Lo ha spiegato in modo perentorio Beppe Giulietti, Presidente dall’Associazione Nazionale della Stampa Italiana: “Adesso la questione non è più cosa accade nelle aule di giustizia, ma nelle aule della politica. Sarò in Cassazione a rappresentare la comunità dei giornalisti che si sono schierati al fianco della famiglia Rocchelli e un minuto dopo chiederemo un incontro al ministero degli Esteri, al presidente del Comitato per le minacce ai cronisti della commissione Antimafia e consegneremo loro la sentenza chiedendo di fare almeno un centesimo di quel che hanno fatto le autorità ucraine, che sono pesantemente intervenute per il loro concittadino. Chiederemo alle istituzioni italiane di reclamare risposte sull’assassinio di due persone. Non voglio credere che siccome l’Ucraina è un Paese amico su questa vicenda debba calare il silenzio”. Adesso è il tempo della politica.

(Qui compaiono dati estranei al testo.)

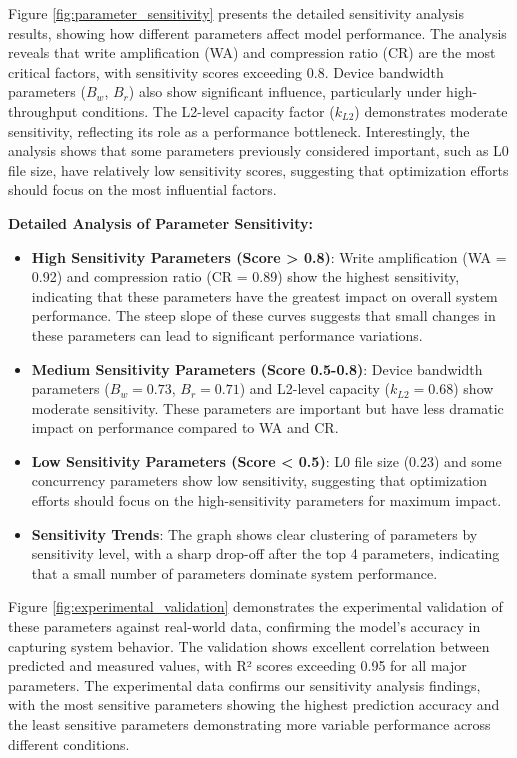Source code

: \documentclass[11pt]{article}
\begin{document}
Figure \ref{fig:parameter_sensitivity} presents the detailed sensitivity analysis results, showing how different parameters affect model performance. The analysis reveals that write amplification (WA) and compression ratio (CR) are the most critical factors, with sensitivity scores exceeding 0.8. Device bandwidth parameters ($B_w$, $B_r$) also show significant influence, particularly under high-throughput conditions. The L2-level capacity factor ($k_{L2}$) demonstrates moderate sensitivity, reflecting its role as a performance bottleneck. Interestingly, the analysis shows that some parameters previously considered important, such as L0 file size, have relatively low sensitivity scores, suggesting that optimization efforts should focus on the most influential factors.

\textbf{Detailed Analysis of Parameter Sensitivity:}
\begin{itemize}
    \item \textbf{High Sensitivity Parameters (Score > 0.8)}: Write amplification (WA = 0.92) and compression ratio (CR = 0.89) show the highest sensitivity, indicating that these parameters have the greatest impact on overall system performance. The steep slope of these curves suggests that small changes in these parameters can lead to significant performance variations.
    \item \textbf{Medium Sensitivity Parameters (Score 0.5-0.8)}: Device bandwidth parameters ($B_w = 0.73$, $B_r = 0.71$) and L2-level capacity ($k_{L2} = 0.68$) show moderate sensitivity. These parameters are important but have less dramatic impact on performance compared to WA and CR.
    \item \textbf{Low Sensitivity Parameters (Score < 0.5)}: L0 file size (0.23) and some concurrency parameters show low sensitivity, suggesting that optimization efforts should focus on the high-sensitivity parameters for maximum impact.
    \item \textbf{Sensitivity Trends}: The graph shows clear clustering of parameters by sensitivity level, with a sharp drop-off after the top 4 parameters, indicating that a small number of parameters dominate system performance.
\end{itemize}

Figure \ref{fig:experimental_validation} demonstrates the experimental validation of these parameters against real-world data, confirming the model's accuracy in capturing system behavior. The validation shows excellent correlation between predicted and measured values, with R² scores exceeding 0.95 for all major parameters. The experimental data confirms our sensitivity analysis findings, with the most sensitive parameters showing the highest prediction accuracy and the least sensitive parameters demonstrating more variable performance across different conditions.
\end{document}
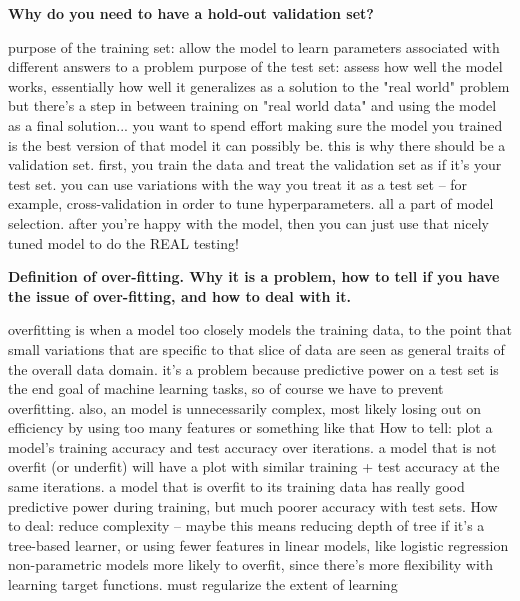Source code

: \documentclass[10pt,letterpaper]{article}
\begin{document}
\subitem \textbf{ Why do you need to have a hold-out validation set?}
\begin{solution}
purpose of the training set: allow the model to learn parameters associated with different answers to a problem \newline
purpose of the test set: assess how well the model works, essentially how well it generalizes as a solution to the "real world" problem \newline \newline 
but there's a step in between training on "real world data" and using the model as a final solution... you want to spend effort making sure the model you trained is the best version of that model it can possibly be. this is why there should be a validation set. \newline
first, you train the data and treat the validation set as if it's your test set. you can use variations with the way you treat it as a test set -- for example, cross-validation in order to tune hyperparameters. all a part of model selection. after you're happy with the model, then you can just use that nicely tuned model to do the REAL testing!
\end{solution}

\subitem \textbf{ Definition of over-fitting. Why it is a problem, how to tell if you have the issue of over-fitting, and how to deal with it.}
\begin{solution}
overfitting is when a model too closely models the training data, to the point that small variations that are specific to that slice of data are seen as general traits of the overall data domain. it's a problem because predictive power on a test set is the end goal of machine learning tasks, so of course we have to prevent overfitting. also, an model is unnecessarily complex, most likely losing out on efficiency by using too many features or something like that
\newline \newline 
How to tell: plot a model's training accuracy and test accuracy over iterations. a model that is not overfit (or underfit) will have a plot with similar training + test accuracy at the same iterations. a model that is overfit to its training data has really good predictive power during training, but much poorer accuracy with test sets.
\newline 
How to deal:
\subitem reduce complexity -- maybe this means reducing depth of tree if it's a tree-based learner, or using fewer features in linear models, like logistic regression \newline 
\subitem non-parametric models more likely to overfit, since there's more flexibility with learning target functions. must regularize the extent of learning
\end{solution}
\end{document}
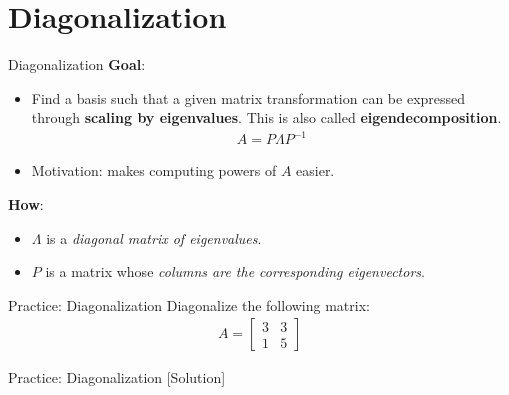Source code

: \section{Diagonalization}

\begin{frame}{Diagonalization}
    \textbf{Goal}:\\[-1ex]
    \begin{itemize}
        \item Find a basis such that a given matrix transformation can be expressed through \textbf{scaling by eigenvalues}. This is also called \textbf{eigendecomposition}.
        \begin{align*}
            A = P \Lambda P^{-1}
        \end{align*}
        \item Motivation: makes computing powers of $A$ easier.
    \end{itemize}
    \textbf{How}:\\[-1ex]
    \begin{itemize}
        \item $\Lambda$ is a \textit{diagonal matrix of eigenvalues}.
        \item $P$ is a matrix whose \textit{columns are the corresponding eigenvectors}.
    \end{itemize}
\end{frame}

\begin{frame}{Practice: Diagonalization}
    Diagonalize the following matrix:
    \begin{align*}
        A = \begin{bmatrix}
            3 & 3 \\
            1 & 5
        \end{bmatrix}
    \end{align*}
\end{frame}

\begin{frame}{Practice: Diagonalization [Solution]}
\end{frame}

Secondo Rino Rocchelli “vogliamo che la vicenda sia nota in Europa e anche in Ucraina. Nel 2022 in Francia verrà istituito un processo penale per il ferimento di William Roguelon (insieme a Andy e Andreij il giorno dell’attacco, ndr) presso la sezione del tribunale di Parigi dedicata ai crimini di guerra, e noi vogliamo costituirci parte civile anche lì”. Ancora più esplicita Elisa Signori: “in questa vicenda abbiamo registrato la totale assenza dello Stato italiano. Adesso, di fronte a un omicidio che non è un fatto privato ma una tendenza sistematica a silenziare i giornalisti nelle zone di guerra, vogliamo chiedere all’Italia e all’Europa se esiste una volontà politica di proteggere l’incolumità dei giornalisti.”

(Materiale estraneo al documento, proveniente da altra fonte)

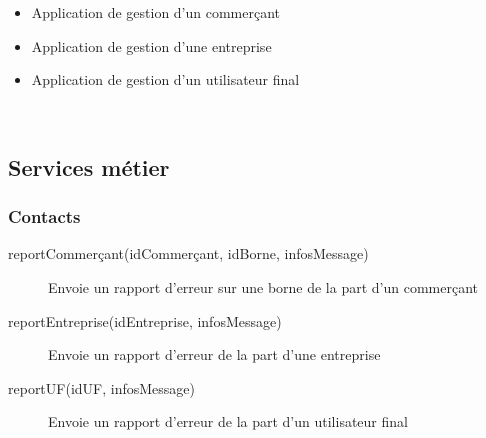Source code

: \begin{itemize}
  \item Application de gestion d'un commerçant
  \item Application de gestion d'une entreprise
  \item Application de gestion d'un utilisateur final
\end{itemize}
~\\

\subsection{Services métier}
% 


\subsubsection{Contacts}
\begin{description}
  \item[reportCommerçant(idCommerçant, idBorne, infosMessage)] Envoie un
    rapport d'erreur sur une borne de la part d'un commerçant
  \item[reportEntreprise(idEntreprise, infosMessage)] Envoie un rapport
    d'erreur de la part d'une entreprise
  \item[reportUF(idUF, infosMessage)] Envoie un rapport d'erreur de la part
    d'un utilisateur final
\end{description}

Per chi potesse avere inteso che il 9 Dicembre fosse una conclusione, lo chiariamo esplicitamente: il 9 Dicembre è un inizio. Comincia la fase più propriamente politica della vicenda. I fatti sono stati accertati. Nella nostra cara vecchia Europa è stato consumato e poi provato oltre ogni ragionevole dubbio un crimine di guerra odioso, che sottintende la pericolosa tendenza, quando si combattono guerre sporche e non convenzionali, a calpestare diritti umani che ormai davamo per acquisiti – anche in guerra – e a minacciare il nostro diritto di cittadini ad essere informati sui fatti, che poi è l’unico modo per provare a migliorare le cose. L’Europa è consapevole di tutto questo? E cosa può fare perchè chi ha violato le regole si assuma le proprie responsabilità? E cosa può fare di diverso in futuro? Che ruolo può giocare l’Italia in questa partita, forte del fatto che a farne le spese è stato un proprio cittadino? Queste sono le domande che, ora che non c’è più un processo con cui era giusto non interferire, porremo con sempre più forza in tutte le sedi possibili. Conosciamo i fatti, la verità, ma ora è tempo di trarne le conseguenze: la giustizia. Fare giustizia è l’unico modo per creare un futuro più giusto, in cui gli orrori del passato non si debbano ripetere ancora uguali.